Сначала была ночная поездка на белом речном трамвайчике по черной Москве-реке, была легкая муть в голове от выпитого сладкого винца, были тихие вспышки поцелуев в темноте на мерно раскачивающейся корме. А потом на нас хлынуло серое уныние сумрачного утра, умытого щуплым холодным дождем. На обратном пути вымокли до нитки, и ничего другого нам не оставалось, как, ворвавшись в мой пустой дом (отец был в поле, а бабушка к тому времени уже умерла), сорвать с себя одежду и рухнуть на кровать, согревая друг друга теплом своих тел: вот тут все это и случилось. И длилось потом еще два года — я учился на биофаке, она танцевала в своем ансамбле, — до тех пор пока Ваня вдруг не пропала. Модест на все мои расспросы уклончиво повторял: уехала… Куда, господи?! В загранкомандировку, на полгода. Да как же это? Ну, коллега, в конце концов, она взрослый человек.

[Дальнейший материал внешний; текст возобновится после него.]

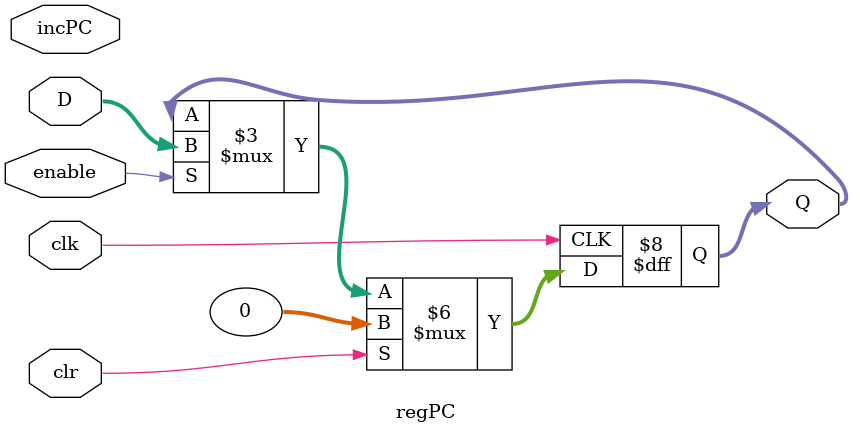
<source format=v>
module regPC #(parameter qInitial = 0)(clr, clk, incPC, enable, D, Q);
	input wire clr, clk, enable, incPC;
	input wire [31:0]D;
	output reg [31:0]Q;
	
	initial Q = qInitial;
		
    //Use posedge clk and check for incPC inside the always block
	always @(posedge clk) begin
		if (clr) //If clr is high set to 0
			Q <= 0;
		else if (enable) //If enable is high, read value from bus to Q
			Q <= D;
	end
endmodule

</source>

Пока я тихо рассказывал ей о событиях давно минувших дней, она дышала теплом в трубку и наконец, после долгой паузы, прошептала:
— Она так и не вернулась?
Голос в трубке походил на гулкое, затухающее эхо — тот самый призрачный звук, что приходит с запозданием, стихая по пути, вынужденный преодолевать не только пространство, но и толщу времени.
— Да нет, вернулась.
Я вычеркнул эти дни из памяти, однако теперь очень — живо припомнил, как это было.
Она вернулась ранней весной, сырой и мутной, прохладно слякотной, об этом как-то вскользь и пряча глаза обмолвился Модест, замеченный мною в винном магазине, где он, к удивлению моему, стоял в плотной толпе возле прилавка, подслеповато щурясь и шаря беспомощным взглядом по полкам, — он совсем не пил, ну разве что по праздникам, и то скорее символически. В те времена с выпивкой были проблемы, к магазинам с утра пораньше липли, быстро распухая, огромные очереди, перед входом дежурили менты, дозируя напирающую на двери толпу и пропуская людей внутрь порциями. Проходя мимо, я скользнул рассеянным взглядом по пыльной витрине и вдруг увидел Модеста. Спустя минут пять он вышел с бутылкой водки в руке — нес он ее на отлете и с таким выражением неуверенности в лице, будто не знал, как именно водку следует употребить.